• _AVAILABLE RECORDS_
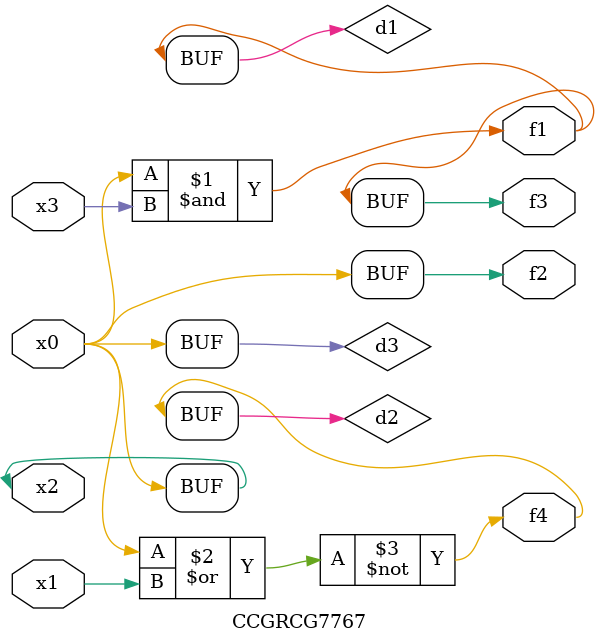
<source format=v>
module CCGRCG7767(
	input x0, x1, x2, x3,
	output f1, f2, f3, f4
);

	wire d1, d2, d3;

	and (d1, x2, x3);
	nor (d2, x0, x1);
	buf (d3, x0, x2);
	assign f1 = d1;
	assign f2 = d3;
	assign f3 = d1;
	assign f4 = d2;
endmodule

</source>
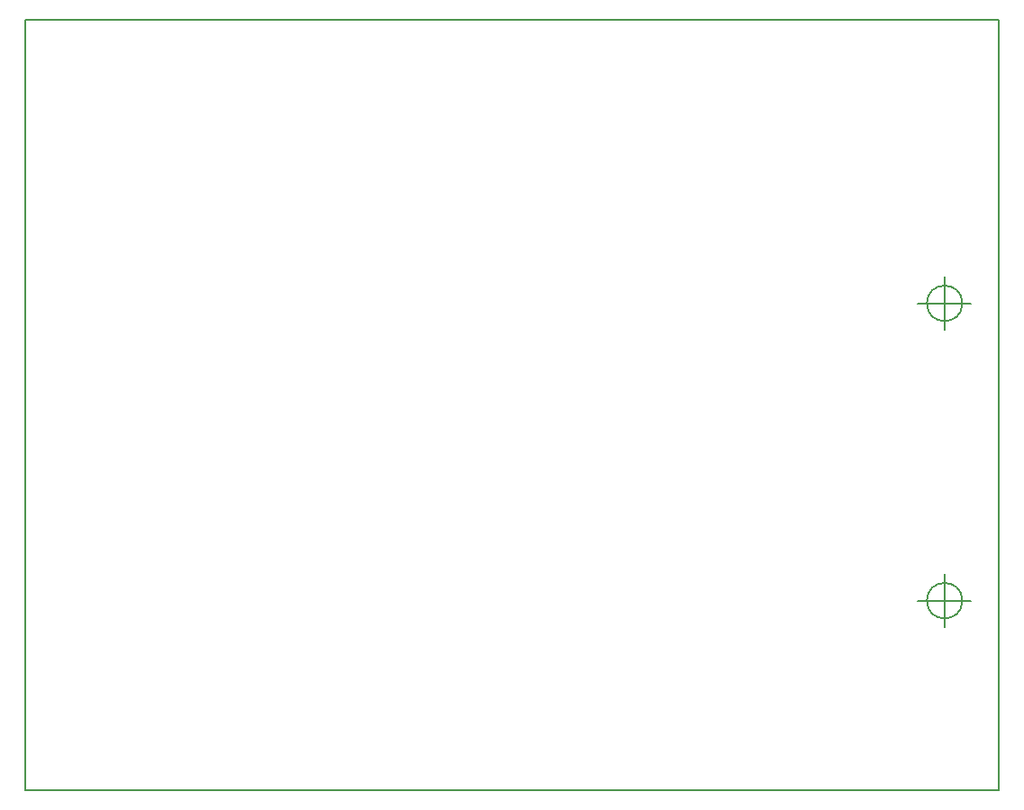
<source format=gbr>
G04 #@! TF.FileFunction,Profile,NP*
%FSLAX46Y46*%
G04 Gerber Fmt 4.6, Leading zero omitted, Abs format (unit mm)*
G04 Created by KiCad (PCBNEW 4.0.1-stable) date 2017/02/01 16:31:02*
%MOMM*%
G01*
G04 APERTURE LIST*
%ADD10C,0.100000*%
%ADD11C,0.150000*%
G04 APERTURE END LIST*
D10*
D11*
X182118000Y-64135000D02*
X90678000Y-64135000D01*
X182118000Y-136525000D02*
X182118000Y-64135000D01*
X90678000Y-136525000D02*
X182118000Y-136525000D01*
X90678000Y-64135000D02*
X90678000Y-136525000D01*
X178704666Y-90805000D02*
G75*
G03X178704666Y-90805000I-1666666J0D01*
G01*
X174538000Y-90805000D02*
X179538000Y-90805000D01*
X177038000Y-88305000D02*
X177038000Y-93305000D01*
X178704666Y-118745000D02*
G75*
G03X178704666Y-118745000I-1666666J0D01*
G01*
X174538000Y-118745000D02*
X179538000Y-118745000D01*
X177038000Y-116245000D02*
X177038000Y-121245000D01*
M02*

</source>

• _ACTIVITY_
What lines in the data above contain the word "format"? Copy them all.

• _TASK ANSWER_
<source format=v>
<source format=gbr>
G04 Gerber Fmt 4.6, Leading zero omitted, Abs format (unit mm)*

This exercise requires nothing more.